◆ DATA TO USE
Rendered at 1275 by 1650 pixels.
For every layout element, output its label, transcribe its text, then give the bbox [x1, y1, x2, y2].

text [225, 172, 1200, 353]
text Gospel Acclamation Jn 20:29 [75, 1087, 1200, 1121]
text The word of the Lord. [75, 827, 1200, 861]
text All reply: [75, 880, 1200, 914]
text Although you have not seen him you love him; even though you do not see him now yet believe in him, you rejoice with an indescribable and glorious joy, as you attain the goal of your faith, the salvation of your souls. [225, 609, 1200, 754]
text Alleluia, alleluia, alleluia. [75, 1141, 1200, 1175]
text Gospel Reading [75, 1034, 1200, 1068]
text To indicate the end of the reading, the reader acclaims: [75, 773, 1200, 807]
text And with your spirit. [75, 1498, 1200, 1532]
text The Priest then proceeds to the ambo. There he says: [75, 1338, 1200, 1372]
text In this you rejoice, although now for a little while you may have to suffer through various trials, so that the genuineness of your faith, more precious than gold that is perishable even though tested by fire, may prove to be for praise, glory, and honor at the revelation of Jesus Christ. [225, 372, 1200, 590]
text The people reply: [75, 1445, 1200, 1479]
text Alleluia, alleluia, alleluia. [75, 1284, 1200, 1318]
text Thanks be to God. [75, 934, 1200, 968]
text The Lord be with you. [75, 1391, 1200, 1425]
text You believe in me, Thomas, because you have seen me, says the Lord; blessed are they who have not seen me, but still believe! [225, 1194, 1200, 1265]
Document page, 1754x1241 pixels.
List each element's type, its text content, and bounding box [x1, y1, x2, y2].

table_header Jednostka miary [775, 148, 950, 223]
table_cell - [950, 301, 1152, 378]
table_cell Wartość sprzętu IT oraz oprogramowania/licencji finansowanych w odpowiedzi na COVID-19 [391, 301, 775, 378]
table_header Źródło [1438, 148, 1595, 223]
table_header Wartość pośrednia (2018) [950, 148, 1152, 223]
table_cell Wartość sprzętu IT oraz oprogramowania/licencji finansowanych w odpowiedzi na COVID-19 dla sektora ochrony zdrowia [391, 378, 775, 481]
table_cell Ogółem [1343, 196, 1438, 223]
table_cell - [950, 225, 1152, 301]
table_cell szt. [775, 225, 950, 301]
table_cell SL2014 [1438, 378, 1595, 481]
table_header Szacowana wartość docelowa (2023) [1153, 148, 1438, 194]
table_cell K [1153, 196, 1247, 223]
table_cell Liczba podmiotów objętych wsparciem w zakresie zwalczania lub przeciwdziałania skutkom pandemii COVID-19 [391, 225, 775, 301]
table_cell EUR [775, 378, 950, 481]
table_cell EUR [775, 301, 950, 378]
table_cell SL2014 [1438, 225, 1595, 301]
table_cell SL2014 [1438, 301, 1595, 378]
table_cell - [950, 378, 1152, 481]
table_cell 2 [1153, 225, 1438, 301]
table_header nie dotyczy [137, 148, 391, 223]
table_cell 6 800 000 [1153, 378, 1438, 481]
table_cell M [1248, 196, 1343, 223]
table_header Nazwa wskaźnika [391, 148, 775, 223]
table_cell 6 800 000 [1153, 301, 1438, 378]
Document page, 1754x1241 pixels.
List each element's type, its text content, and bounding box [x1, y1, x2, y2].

◆ PROBLEM STATEMENT
Each line of the data must be set down again as it is.

◆ WRITTEN ANSWER
Rendered at 1275 by 1650 pixels.
For every layout element, output its label, transcribe its text, then give the bbox [x1, y1, x2, y2].

text [225, 172, 1200, 353]
text Gospel Acclamation Jn 20:29 [75, 1087, 1200, 1121]
text The word of the Lord. [75, 827, 1200, 861]
text All reply: [75, 880, 1200, 914]
text Although you have not seen him you love him; even though you do not see him now yet believe in him, you rejoice with an indescribable and glorious joy, as you attain the goal of your faith, the salvation of your souls. [225, 609, 1200, 754]
text Alleluia, alleluia, alleluia. [75, 1141, 1200, 1175]
text Gospel Reading [75, 1034, 1200, 1068]
text To indicate the end of the reading, the reader acclaims: [75, 773, 1200, 807]
text And with your spirit. [75, 1498, 1200, 1532]
text The Priest then proceeds to the ambo. There he says: [75, 1338, 1200, 1372]
text In this you rejoice, although now for a little while you may have to suffer through various trials, so that the genuineness of your faith, more precious than gold that is perishable even though tested by fire, may prove to be for praise, glory, and honor at the revelation of Jesus Christ. [225, 372, 1200, 590]
text The people reply: [75, 1445, 1200, 1479]
text Alleluia, alleluia, alleluia. [75, 1284, 1200, 1318]
text Thanks be to God. [75, 934, 1200, 968]
text The Lord be with you. [75, 1391, 1200, 1425]
text You believe in me, Thomas, because you have seen me, says the Lord; blessed are they who have not seen me, but still believe! [225, 1194, 1200, 1265]
Document page, 1754x1241 pixels.
List each element's type, its text content, and bounding box [x1, y1, x2, y2].

table_header Jednostka miary [775, 148, 950, 223]
table_cell - [950, 301, 1152, 378]
table_cell Wartość sprzętu IT oraz oprogramowania/licencji finansowanych w odpowiedzi na COVID-19 [391, 301, 775, 378]
table_header Źródło [1438, 148, 1595, 223]
table_header Wartość pośrednia (2018) [950, 148, 1152, 223]
table_cell Wartość sprzętu IT oraz oprogramowania/licencji finansowanych w odpowiedzi na COVID-19 dla sektora ochrony zdrowia [391, 378, 775, 481]
table_cell Ogółem [1343, 196, 1438, 223]
table_cell - [950, 225, 1152, 301]
table_cell szt. [775, 225, 950, 301]
table_cell SL2014 [1438, 378, 1595, 481]
table_header Szacowana wartość docelowa (2023) [1153, 148, 1438, 194]
table_cell K [1153, 196, 1247, 223]
table_cell Liczba podmiotów objętych wsparciem w zakresie zwalczania lub przeciwdziałania skutkom pandemii COVID-19 [391, 225, 775, 301]
table_cell EUR [775, 378, 950, 481]
table_cell EUR [775, 301, 950, 378]
table_cell SL2014 [1438, 225, 1595, 301]
table_cell SL2014 [1438, 301, 1595, 378]
table_cell - [950, 378, 1152, 481]
table_cell 2 [1153, 225, 1438, 301]
table_header nie dotyczy [137, 148, 391, 223]
table_cell 6 800 000 [1153, 378, 1438, 481]
table_cell M [1248, 196, 1343, 223]
table_header Nazwa wskaźnika [391, 148, 775, 223]
table_cell 6 800 000 [1153, 301, 1438, 378]
Document page, 1754x1241 pixels.
List each element's type, its text content, and bounding box [x1, y1, x2, y2].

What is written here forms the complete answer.